Опричникам, однако, было не до досужих разговоров.
Подойдя к прилавку, их главарь ударил по дубовой доске тяжелым кулаком и мрачно уставился на целовальника.
Тот униженно склонился, забормотал заплетающимся от страха языком:
– Чего изволите, господин хороший? Не изволите ли вина чарочку да капустки квашеной на закуску?
– Вина после нальешь, когда дело сделаем, а сперва сказывай: не видал ли ты злодея и душегуба по имени Коряга?
– Али я знаю, кого как зовут? – залебезил целовальник. – На что мне их нечестивые имена? Пьют горькую, несут денежку в царскую казну – ну и ладно!
Опричник еще больше помрачнел: понял, на что намекает целовальник, мол, и я тоже царев человек, как и вы.
– Ты себя со мной не равняй! – рявкнул опричник. – Ты любому смерду вино цедишь да в пояс кланяешься, а я крамолу да измену извожу, сам решаю, кому жить, а кому помирать, передо мной князья и бояре шапку ломают!
– Я разве посмею? – еще пуще залебезил целовальник. – Разве ж я не понимаю, кто я, а кто вы! У меня, господин хороший, такого и в мыслях не было!
– Ты мне зубы-то не заговаривай! – Опричник свел брови на переносице, скрипнул зубами. – Говори, видел Корягу?
Целовальник пригнулся еще ниже, глаза его удивительным образом разбежались в разные стороны, и левый скосил на рогожу, прикрывающую потайной выход.
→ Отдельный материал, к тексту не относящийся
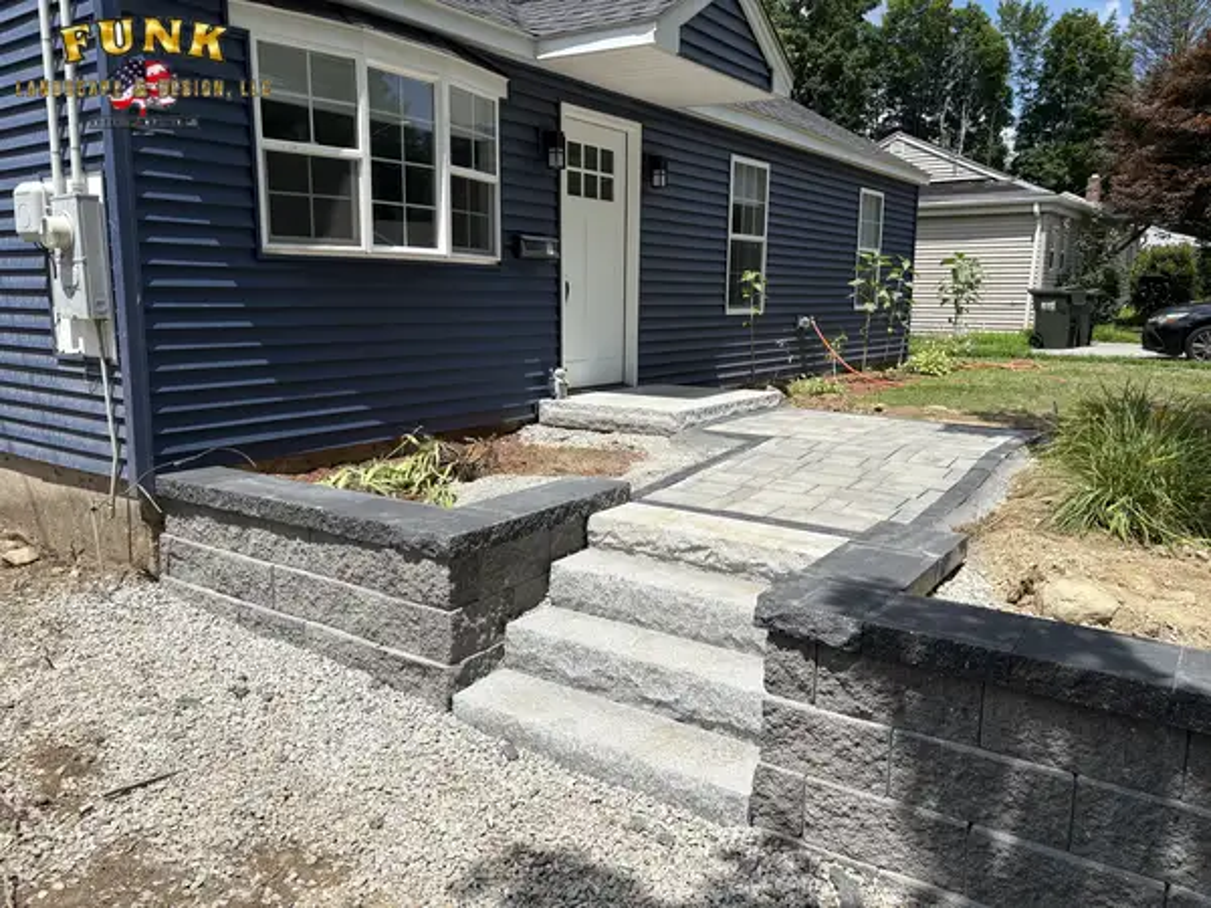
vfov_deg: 53.1
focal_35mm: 26
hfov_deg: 67.3
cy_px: 454
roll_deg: -1.7
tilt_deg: -9.2
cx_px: 606
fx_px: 910
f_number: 1.6
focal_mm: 5.96
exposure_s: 1/4329
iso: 50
Главарь опричников махнул рукой, и вся ватага посыпалась из кабака.
На улице, однако, уже никого не было.
Чуть раньше, выскользнув на улицу, Коряга огляделся по сторонам и побежал к Мясницким воротам.
Однако перед самыми воротами он задержался, увидев в канаве бесчувственное тело.
В этом не было ничего особенного – возле кабака немало лежало вусмерть упившихся мастеровых да холопов, но Коряге показался знакомым продранный зипун этого несчастного с прожженной на спине круглой дырой. Подойдя к нему поближе, Коряга перевернул его ногой и увидел знакомую рябую физиономию и редкую клочковатую сивую бороденку.
– Таракан… – удивленно проговорил Коряга, вглядевшись в лицо старого знакомого.
Таракан не дышал. Лицо его было багровым, глаза выпучены, как у вареного рака, язык вывален. Нагнувшись пониже, Коряга разглядел туго затянутый на шее тонкий шелковый шнурок.
– Вот оно как… – проговорил Коряга, оглядываясь по сторонам. – Вот он, выходит, какой иноземец…
Смену Лариса отработала кое-как. Она путала карточки и кабинеты, одну старушку вместо рентгена послала на анализы, мужчина с больной ногой вместо ортопеда был направлен ею к гинекологу. Хорошо, что Эльвиры сегодня не было на работе, а то не миновать бы Ларисе нагоняя. Но она тут же поймала себя на мысли, что ей, в общем-то, наплевать. Если Эльвира совсем распояшется, за эту работу она держаться не станет.
Утром она встала с больной головой и сказала себе, что это – в последний раз. В последний раз она поедет к Володе и передаст ему открытку. Если он станет настаивать, она вежливо, но твердо с ним распрощается. Пускай ищет другую дуру, готовую рисковать жизнью для того, чтобы он удовлетворил свое любопытство.